My second spring

BALTIMORE, MARYLAND—I thought the cherry blossoms wouldn’t wait for me, but thank God they did.

 

They had begun to bloom a week before I left on this trip, and my heart was a bit saddened at the thought that I would not be able to see them in all their glory. But there they were, waiting.

 

In Berkeley, I chanced upon them as my friend Joi Barrios and I walked down a path after I had lectured in her class. A few days later, on Dupont Circle in Washington, DC, there they were once more, lined up against the city’s beautiful brownstones. And even here, in Baltimore, there they were, looking out into the tranquil bay.

 

A second spring—that’s how I feel on this trip, which has been, to sum it up, most healing: a second chapter after a long, harsh winter.

 

Yesterday, as I sat in one of the sessions in my grief conference, I was moved by a video that featured talk show host Stephen Colbert, who said that for many, many years as a child, “Loss was my hidden name.”

 

Colbert had lost his father and two older brothers in a plane crash. He was only 11 when it happened. And yet, for the next eight to 10 years of his life, he was unable to talk about it or come to terms with it.

 

Woundedness

 

That’s how it is for most children who lose their parents very early. That’s how it was for me. It is a woundedness that we carry for most of our lives and, no matter how old we become, we never truly forget.
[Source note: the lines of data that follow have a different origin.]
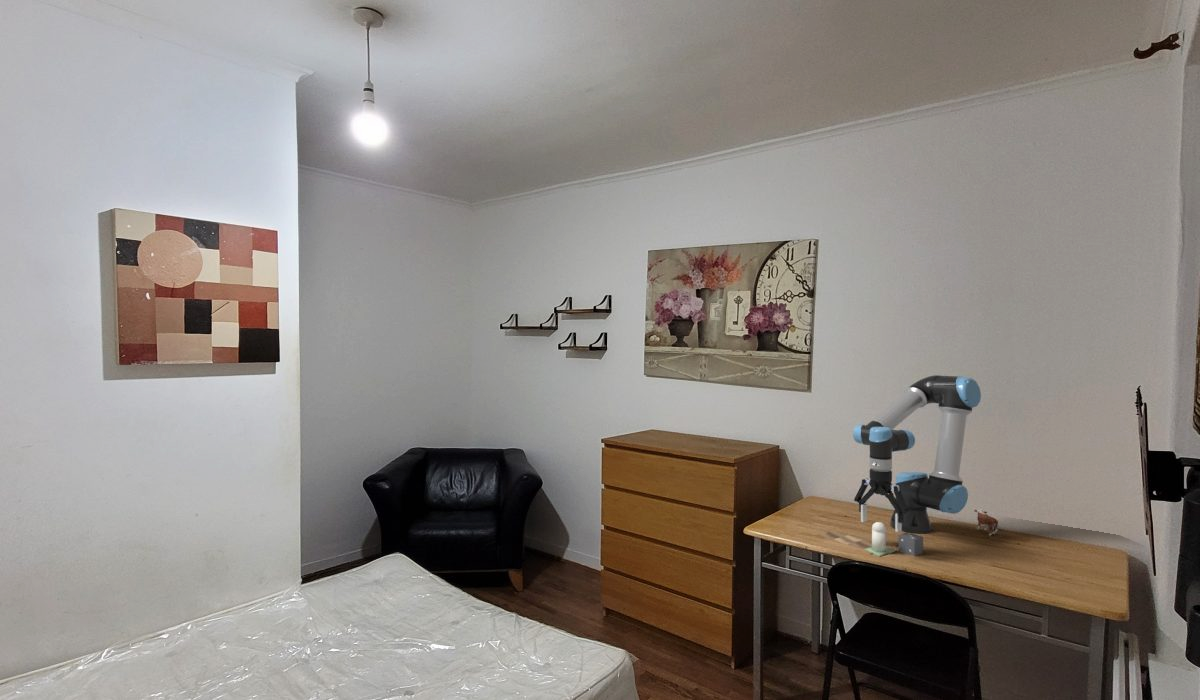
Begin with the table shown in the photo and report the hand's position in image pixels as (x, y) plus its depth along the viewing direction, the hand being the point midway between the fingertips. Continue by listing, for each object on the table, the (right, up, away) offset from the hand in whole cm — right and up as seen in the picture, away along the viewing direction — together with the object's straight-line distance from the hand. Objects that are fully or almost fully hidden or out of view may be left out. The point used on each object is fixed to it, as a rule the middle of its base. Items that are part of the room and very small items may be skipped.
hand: (880, 526), depth 220 cm
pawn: (-1, -9, 0) cm, 9 cm away
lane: (-6, -9, +8) cm, 13 cm away
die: (+11, -10, 0) cm, 14 cm away
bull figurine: (+55, -10, +25) cm, 61 cm away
Andy McNiel of the National Alliance for Grieving Children (NAGC) spoke about the ways that we, as adults, can help minimize the impact of grief on children who have lost their parents.

 

McNiel says that the most important determinant to “successful” grieving, according to a Harvard Bereavement Study conducted on children who had lost their parents between the ages of 6 and 17 by William Worden and Phylis Silverman, is the child’s relationship with the surviving parent.

 

In other words, the surviving parent becomes a role model for the child on what healthy grief is all about. “It’s the child who takes the cue from the parent, and not the other way around.”

 

That’s not an easy thing to do, considering that the parent may be overwhelmed by grief herself/himself. However, it is really up to the adult to take the lead.

 

In another survey of 531 children between the ages of 9 and 18 by the NY Life and the NAGC National Poll, when asked about what was most helpful for their grief process, 55 percent stated “spending time with family,” while 59 percent said “spending time with friends.”  Other significant answers were listening to music (49 percent), staying busy (46 percent), going to grief group (42 percent) and talking to other grieving children (41 percent).

 

Even more poignant for me were the children’s replies to the question, “What is your grief like?”

 

86 percent wished they had more time (with the loved one who passed)

 

73 percent think about the person every day

 

47 percent believe their life will be harder

 

46 percent cannot believe that it’s true

 

45 percent have trouble concentrating in school

 

41 percent engage in harmful behavior/choices

 

Having been that bereaved child once in my life (I was 16 the summer my dad died), I can fully appreciate and understand where these children are coming from. If someone had asked me that question 33 years ago, I would have given the top four answers.

 

Losing my father affected many different areas of my life, and its impact is something I have had to grapple with all the way up to midlife. Any child who has lost a parent will probably tell you the same thing. We are all affected deeply, just in different ways and degrees.

 

Bereaved child

 

The bereaved child will not always talk, and he or she must not be forced to. Instead, a supportive, loving and caring environment must be provided so that the child can grieve properly in an environment where she feels safe and not judged. This is applicable not only to the death of a parent, but any other loss, or in the event that a child witnesses or experiences something traumatic.

 

I was once told by a wise nun that it’s never too late to have a happy childhood. I’m not saying that mine was not; it was, in many ways. But there was also a lot of sad and difficult days, more so when my father died so very suddenly, ripping away my sense of security and trust in the world.

 

However, children grow up, and we all become adults who have to find ways and means to cope with the world—and we do, somehow, until another loss comes and we once again confront all those feelings we had as children. In midlife, we finally find the courage to peel off all those layers of hurt and sadness, until we strip them all off and finally confront what it was that caused us the deepest pain.

 

It is also also when we realize and become grateful for all the pain we had, because it is in the darkest of nights, by God’s grace, that we discover strengths we never thought we possessed. We find out who our true friends are, and how His grace, no matter how long in coming, will never, ever leave us where it first finds us.

 

It was fun recreating a happy childhood on this trip, never losing the wonder as I gazed upon His masterpiece. Finding myself in awe once more of places and things that reminded me of my father. Seeing old landscapes with new eyes.

 

Albert Camus said it best: “In the midst of winter, I found there was, within me, an invincible summer. And that makes me happy. For it says that no matter how hard the world pushes against me, within me, there’s something stronger—something better, pushing right back.”

 

The winter of my life is over, and by His grace, a second spring has finally come.